20 de outubro de 2009

Serviço cobrado

Gabriel correu por toda a extensão do corredor no mesmo ritmo acelerado que havia tentado manter durante o percurso inteiro. Olhou para trás, tentando enxergar quem quer que fosse o perseguindo. Não viu ninguém, mas ele sabia que aquilo não significava muita coisa. Aquela mulher não parecia ser exatamente normal e sua fixação por ele era menos normal ainda.
__ Te achei.
Gabriel imediatamente parou de correr, assustando-se completamente quando escutou a voz. Olhou para os lados e para trás, mas não encontrou nada. A voz havia saído de perto dele, ele tinha certeza. No entanto, não havia ninguém ali.
Um riso espectral ecoou por todo o corredor. Uma espécie de riso de zombaria. Gabriel não se preocupou em interpretá-lo. Apenas continuou a procurar pela fonte da voz e quando não a encontrou correu pelo lado oposto. Tentando fugir.
__ Você não vai conseguir fugir...
Como se a voz quisesse provar que estava correta, uma corrente de ar percorreu por todo o corredor e atingiu Gabriel, fazendo-o cair no chão com uma força estrondosa. Sentiu um de seus ossos estalar, mas não se preocupou em checar para ver se alguma coisa havia sido quebrada. Não tinha tempo para esse tipo de capricho. Apenas levantou-se e continuou a correr, ignorando a dor na perna quase insuportável.
__ Menino persistente...
Foi como se tudo que acontecera durante o dia caísse sobre sua cabeça. Ele não agüentava mais correr. Havia corrido durante o dia inteiro e a mulher ou quem quer que o estivesse perseguindo-o parecia estar brincando com ele ou algo do gênero.
__ O que você quer? __ ele perguntou, deixando seu corpo cair no chão e colocando a cabeça entre as mãos __ Me deixa em paz.
Outro riso espectral.
__ Infelizmente não posso fazer isso.
__ Como não? __ ele perguntou __ O que eu fiz de errado?
Em resposta uma série de imagens começaram a surgir na cabeça de Gabriel. Ele tentou acompanhar todas, mas era extremamente difícil. A maior parte delas mostrava-o executando ações vergonhosas. Mas a que mais marcou... Foi a imagem de cinco anos antes. A imagem de quando ele realizou o pacto.

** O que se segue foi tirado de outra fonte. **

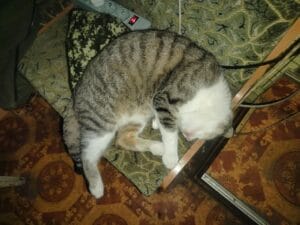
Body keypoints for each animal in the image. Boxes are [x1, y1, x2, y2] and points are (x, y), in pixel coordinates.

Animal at [63, 29, 233, 199]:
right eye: (202, 136)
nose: (188, 137)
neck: (207, 94)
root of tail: (76, 92)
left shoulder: (158, 104)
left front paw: (157, 125)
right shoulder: (164, 98)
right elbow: (170, 133)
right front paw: (171, 157)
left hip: (136, 117)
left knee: (122, 139)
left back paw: (157, 147)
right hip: (101, 122)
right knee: (87, 155)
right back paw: (96, 188)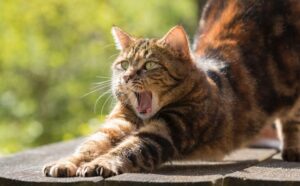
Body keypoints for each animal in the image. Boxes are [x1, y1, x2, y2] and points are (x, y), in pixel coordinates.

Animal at [43, 0, 298, 177]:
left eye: (149, 65)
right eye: (123, 64)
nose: (126, 77)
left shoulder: (168, 130)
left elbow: (128, 148)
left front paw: (99, 163)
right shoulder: (117, 124)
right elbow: (90, 145)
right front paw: (65, 163)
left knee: (291, 118)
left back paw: (292, 149)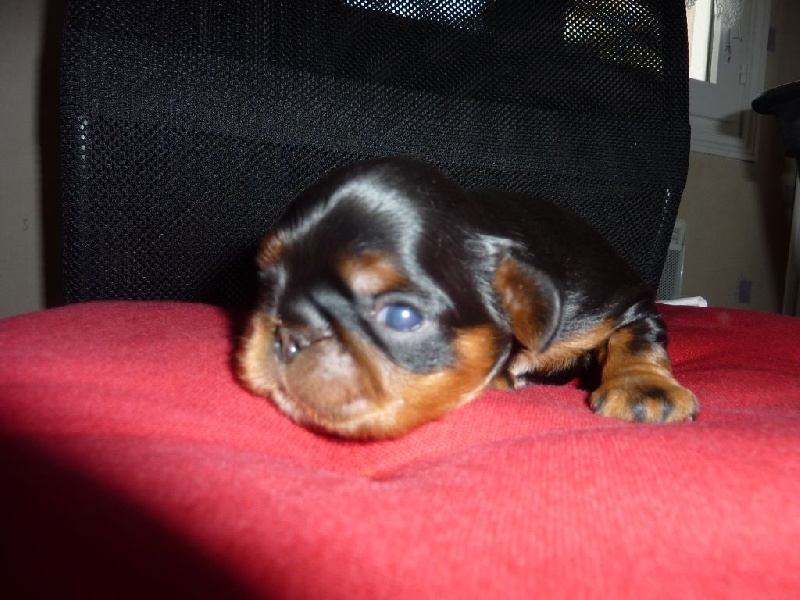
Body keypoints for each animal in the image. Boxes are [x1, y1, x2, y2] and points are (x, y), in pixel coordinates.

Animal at [237, 157, 698, 439]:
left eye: (401, 316)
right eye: (267, 283)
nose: (287, 336)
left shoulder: (619, 304)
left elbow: (635, 338)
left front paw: (645, 389)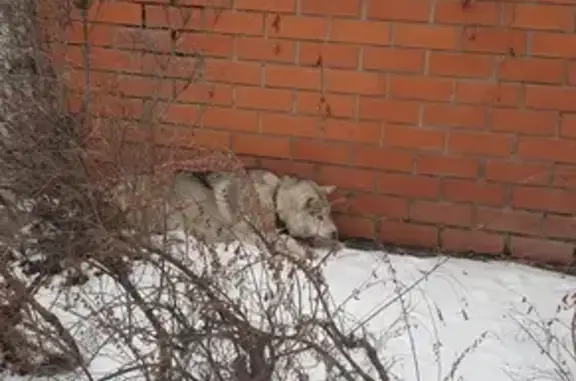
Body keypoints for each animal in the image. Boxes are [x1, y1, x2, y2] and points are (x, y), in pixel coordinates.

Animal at [110, 168, 340, 252]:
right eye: (319, 217)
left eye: (329, 214)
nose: (336, 232)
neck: (274, 199)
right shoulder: (247, 233)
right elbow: (287, 242)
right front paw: (302, 252)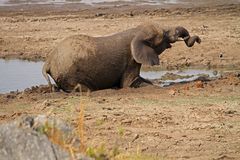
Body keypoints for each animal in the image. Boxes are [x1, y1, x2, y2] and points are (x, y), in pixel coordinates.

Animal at [41, 23, 201, 92]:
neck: (136, 32)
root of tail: (47, 62)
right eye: (163, 35)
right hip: (68, 73)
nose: (198, 39)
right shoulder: (130, 60)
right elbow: (129, 83)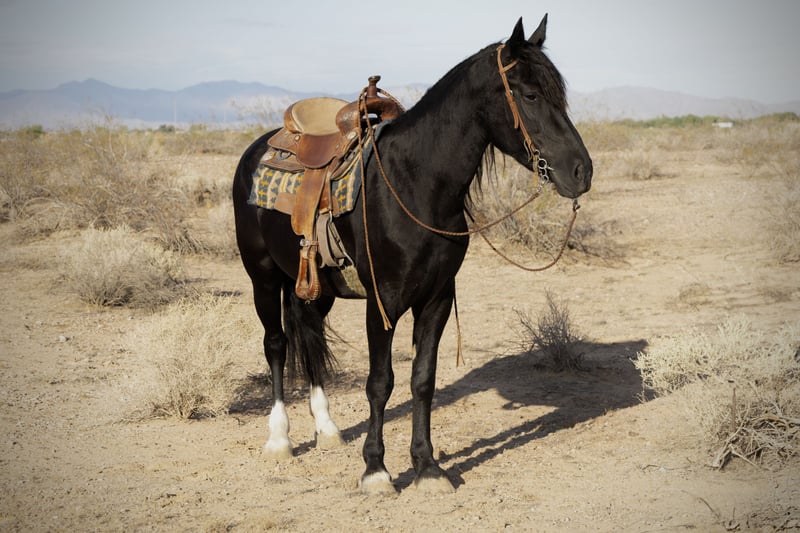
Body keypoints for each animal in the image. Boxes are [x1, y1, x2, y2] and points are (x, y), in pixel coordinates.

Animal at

__ Você não é tão certinho quanto aparenta ser, não é? __ perguntou a voz.
Gabriel suspirou, completamente cansado. Já estava cansado de todos aqueles joguinhos que aquela mulher insistia em fazer.
__ Não sou mesmo! Algo contra? __ ele perguntou, friamente __ É o meu trabalho. Cada um tem o seu. O seu parece ser uma espécie de perseguição a seres que não lhe fizeram nada!

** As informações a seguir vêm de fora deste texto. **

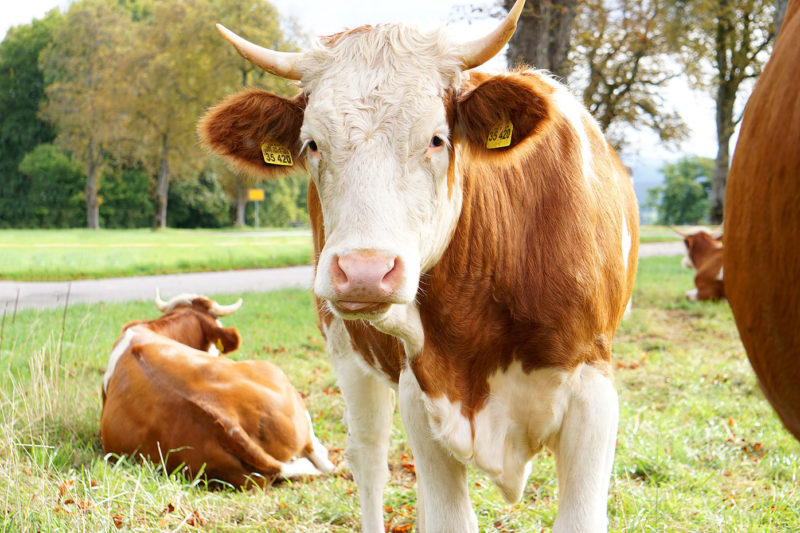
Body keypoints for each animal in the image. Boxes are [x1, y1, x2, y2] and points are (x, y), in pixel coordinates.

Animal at [198, 0, 639, 529]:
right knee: (369, 458)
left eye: (436, 139)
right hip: (346, 349)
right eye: (313, 144)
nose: (365, 271)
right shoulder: (420, 391)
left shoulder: (593, 394)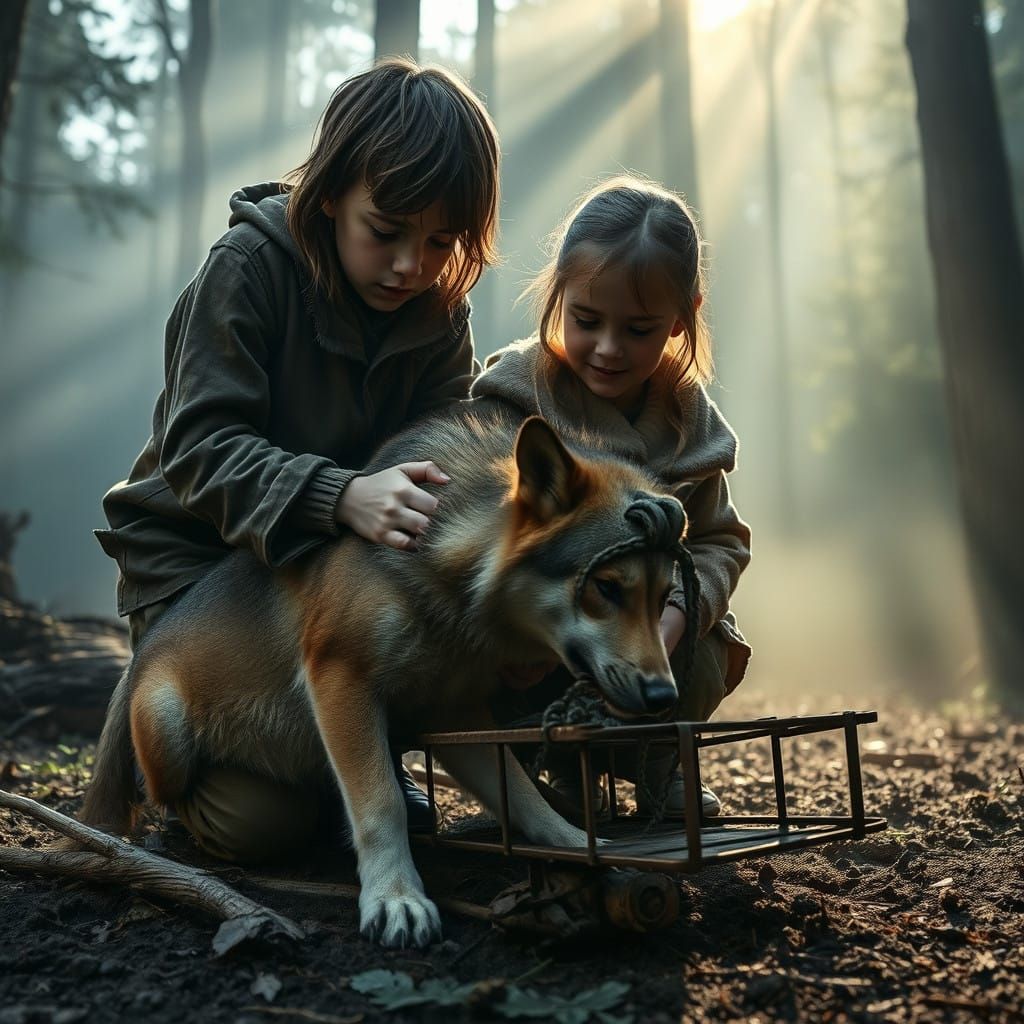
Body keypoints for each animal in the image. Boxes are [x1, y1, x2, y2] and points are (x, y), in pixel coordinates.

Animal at [79, 407, 689, 949]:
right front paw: (397, 899)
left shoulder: (457, 715)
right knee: (162, 795)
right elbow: (380, 804)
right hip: (169, 733)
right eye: (606, 587)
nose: (665, 695)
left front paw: (578, 845)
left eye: (663, 597)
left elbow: (521, 796)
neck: (446, 580)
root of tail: (140, 657)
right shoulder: (340, 678)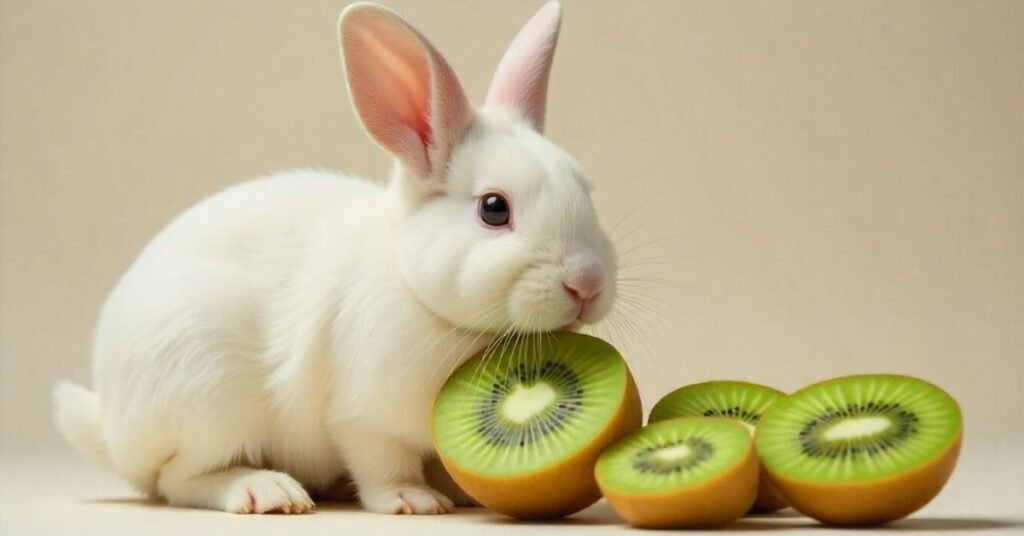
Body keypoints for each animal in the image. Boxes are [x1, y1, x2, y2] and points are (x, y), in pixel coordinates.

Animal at [53, 0, 617, 515]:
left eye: (587, 191)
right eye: (494, 209)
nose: (586, 284)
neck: (420, 294)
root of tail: (113, 429)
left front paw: (459, 492)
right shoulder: (361, 416)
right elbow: (382, 460)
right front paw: (414, 500)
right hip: (210, 394)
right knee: (179, 479)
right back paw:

Desta vez a resposta não foi em forma de uma voz que ecoava por todo o corredor mal iluminado. Do nada uma mulher apareceu no lado de Gabriel e a mesma sentou-se na frente dele. Ela tinha uma beleza estrondosa. Seus cabelos negros caiam até muito depois do ombro, seus olhos eram vermelhos e sua face era branca, completamente pálida.
Gabriel não se preocupou em fugir. Sabia que teria que enfrentar o que quer que o estivesse perseguindo cedo ou tarde. Era melhor enfrentar agora, antes que suas forças se esgotassem.
__ Você gosta de poder, não é? __ ela perguntou. __ Você é bem forte e essa força se deve a serviços que você executa... Serviços para criaturas não exatamente mortais.
A compreensão imediatamente atingiu Gabriel. Ele estava tão acostumado a se comunicar com seres imortais que tinham a mesma aparência que ele, que se esquecia que as limitações daquelas pessoas eram quase nulas. Colocou a cabeça entre as mãos. Quando diabos aquilo ia acabar? Havia vendido sua alma quando tinha apenas dez anos e havia sido apenas uma brincadeira. Ele não agüentava mais aquilo.
__ Está longe de acabar __ ela respondeu seus pensamentos com a maior naturalidade __ Muito longe de acabar. O ser supremo do mundo inferir quer um serviço. E aqueles meus companheiros que normalmente pedem não estão qualificados para pedi-lo.
__ O que é? __ ele perguntou. Sabia que implorar misericórdia não iria adiantar. Aquilo não funcionava naquele mundo.
A mulher sorriu e disse o que ele tinha que fazer. Ele colocou a cabeça entre as mãos e chorou. Sem nem ao menos notar que a mulher havia desaparecido de sua frente. Aquilo nunca acabaria, não é?